第4話 写真撮影の協力と雨男

そして、待ちに待った夜が来た。


だが、またもや私の願望は叶わなかったのか


雨は降らなかった。


でも家にいるのはどことなく嫌だったので


また今日もいつもの公園のベンチに向かった。


それから数分後、


「あ、今日も来てたんだ。」


また、あの男子が私の目の前に姿を現した。


その時、ぽつ、ぽつと雨が降り出した。


私が驚きながら上を向いてると


「あぁ、ごめん。僕雨男なんだよね」


雨男..。


だから昨日、別れたあと雨が止んだのか。


「大丈夫。その前に、名前なんだっけ?」


私が名前を聞くと


「海橋 楓。女っぽい名前だよね」


と半笑いをしながらそう言った。


でも、名前が女らしいとか私にはどうでもいいことだった。


「別に。女っぽいとかどうでもいい」


「ありがとう。

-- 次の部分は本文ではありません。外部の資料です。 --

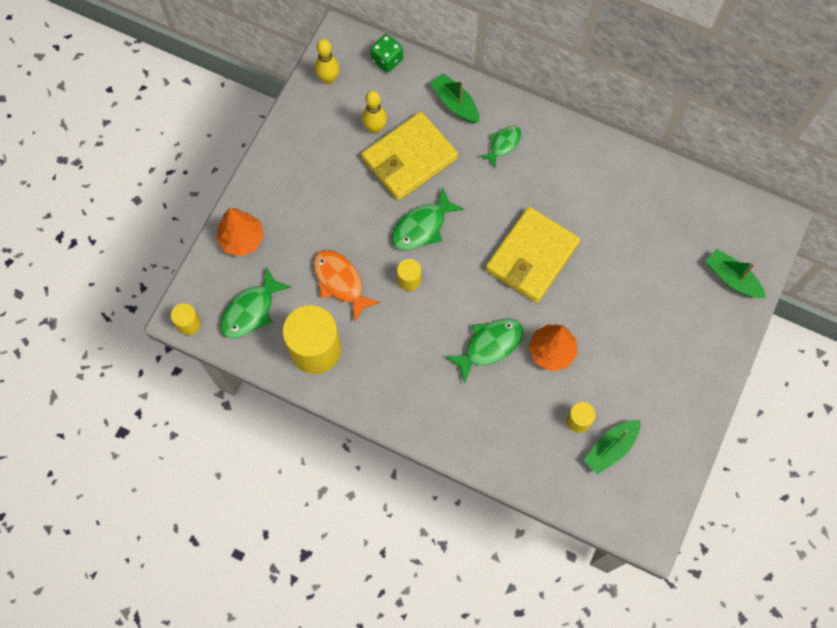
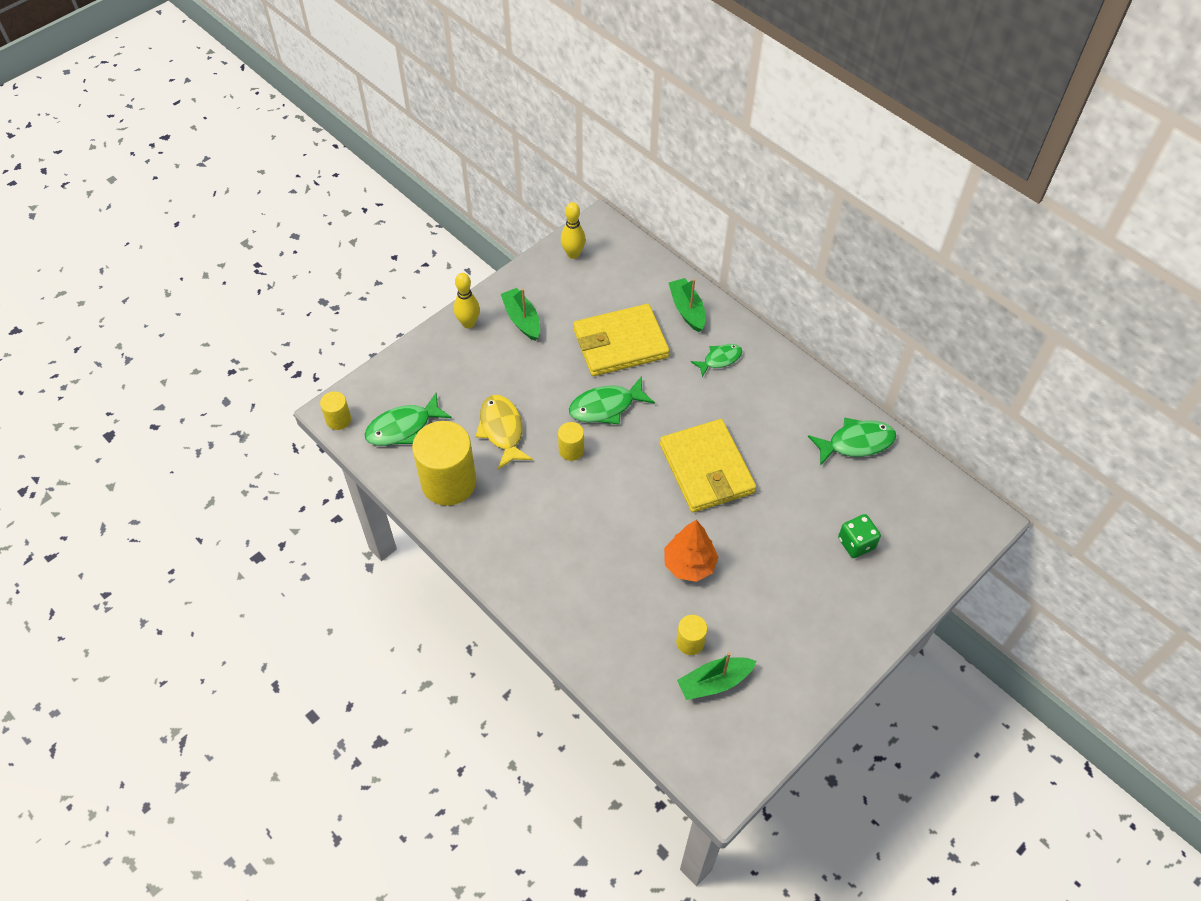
camera: 20 degrees right, 15 degrees down
orange tree [216,208,264,256] -> none
orange fish [313,250,381,322] -> yellow fish [476,395,533,469]
yellow bowling pin [362,90,387,134] -> yellow bowling pin moved to [454,273,480,329]
green dice [370,34,403,73] -> green dice moved to [838,514,881,558]
green fish [445,318,523,383] -> green fish moved to [808,417,896,466]
yellow wallet [486,206,580,303] -> yellow wallet turned 75 degrees counterclockwise [660,419,756,513]
green boat [706,249,766,298] -> green boat moved to [501,288,540,341]

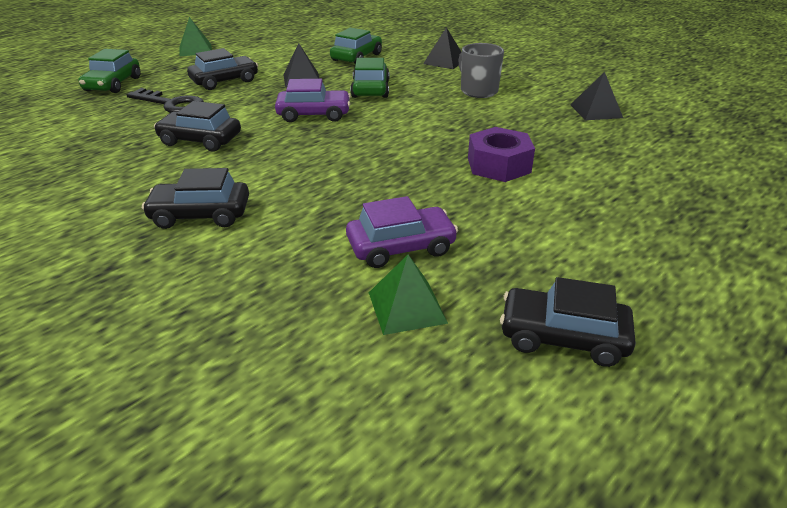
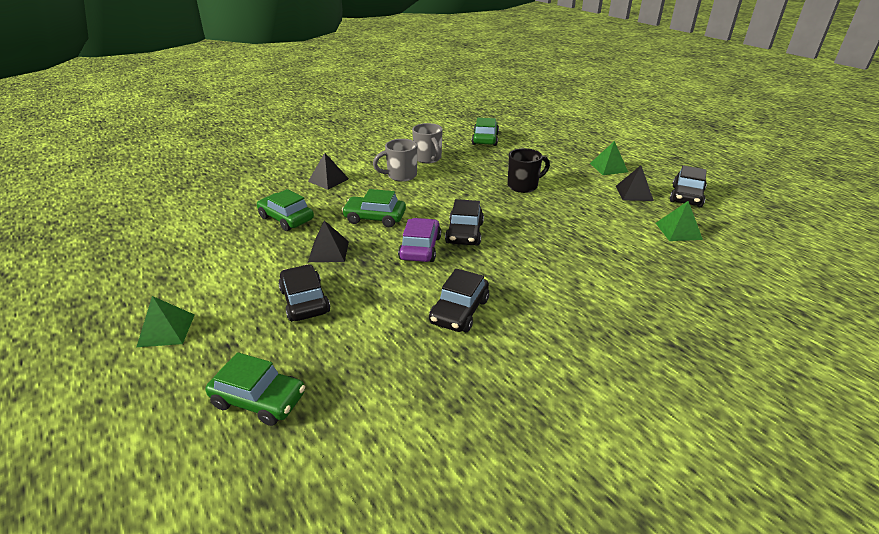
camera: 80 degrees left, 0 degrees up
black key [127,88,204,113] -> none
black car [142,168,249,229] -> black car moved to [445,199,484,246]
purple car [346,196,458,268] -> none
purple nut [468,127,535,182] -> black mug [508,148,550,193]
black pyramid [570,72,623,120] -> black pyramid moved to [616,165,654,201]
none -> grey mug [412,123,443,163]
none -> green car [472,118,499,146]
none -> green pyramid [590,141,628,175]

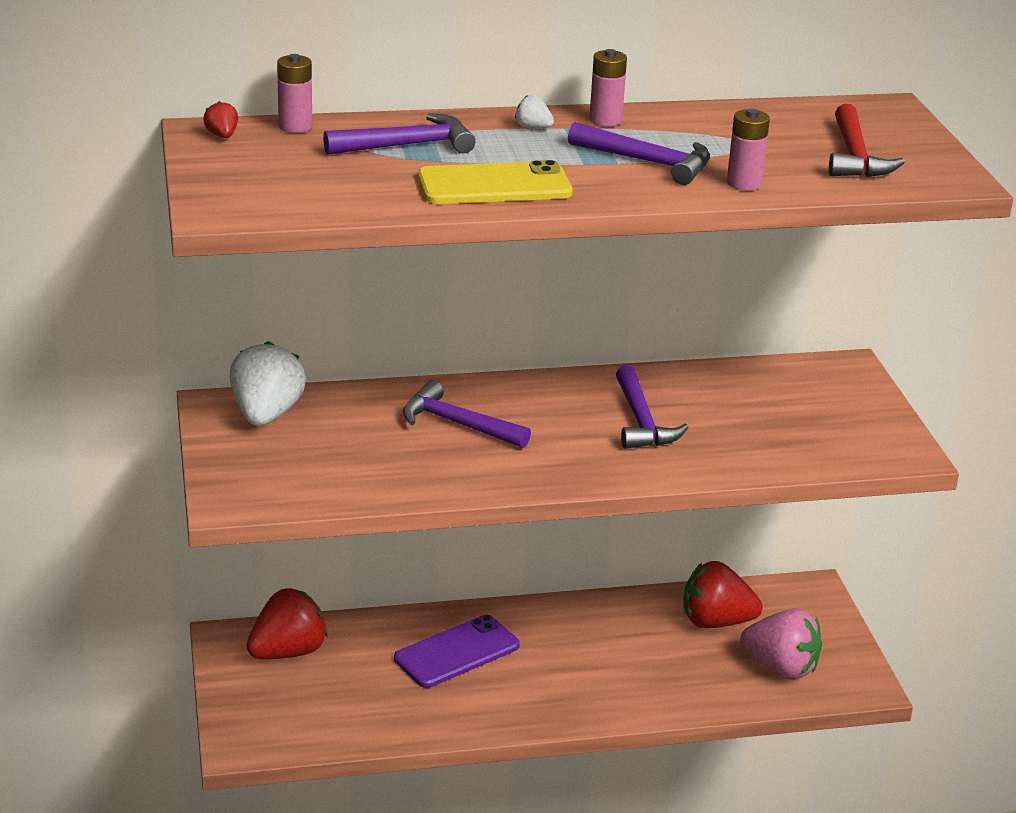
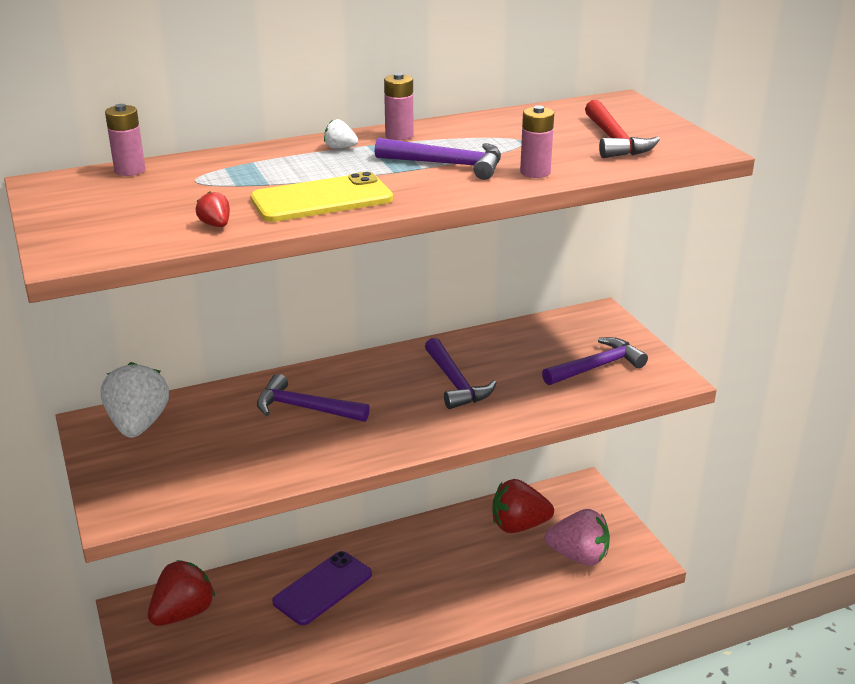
camera: 10 degrees left, 0 degrees up
red strawberry [203,101,238,138] -> red strawberry moved to [195,191,230,227]
purple hammer [323,113,476,155] -> purple hammer moved to [542,337,648,385]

」


そう言いながら海橋くんは


少し照れくさそうに笑った。


「そういえばさ俺、今日の朝先生に怒られてたじゃん?」


あぁ、そういえばそうだったな。


「うん」


「それでさ.....協力して欲しいことがあるんだけど...」


協力?出来るだけ面倒臭いことはしたくないな...


「私にメリットがあるなら受けるけど...」


「メリットか.....」


「あ、その前に協力して欲しいこと言うね」


「雨宮さんの写真を撮らせて欲しいんだけど....」


写真?もしかしたら変な性癖が.....。


「あ!!別に変な意味じゃなくてね?!」


ますます怪しい...。でも雨男か....使えそう...。


「雨男なんでしょ?じゃあその写真に雨要素が入ってたらいいよ」


「本当に!?ありがとう!!」


「あ、でも騒がしくないところで写真撮って欲しい。出来るだけ自然なところで」


「おっけー!!じゃあ今週の土曜に海行こう!!」


海...?雨降らすのに海?


「...分かった」


「じゃあまた!!楽しみにしててね!!」


そう言い海橋くんと別れた。


やはり海橋くんは雨男らしい。


海橋くんがいる場所だけ、雨が降っているから。


この写真を撮ったら間違いなくバズるだろう。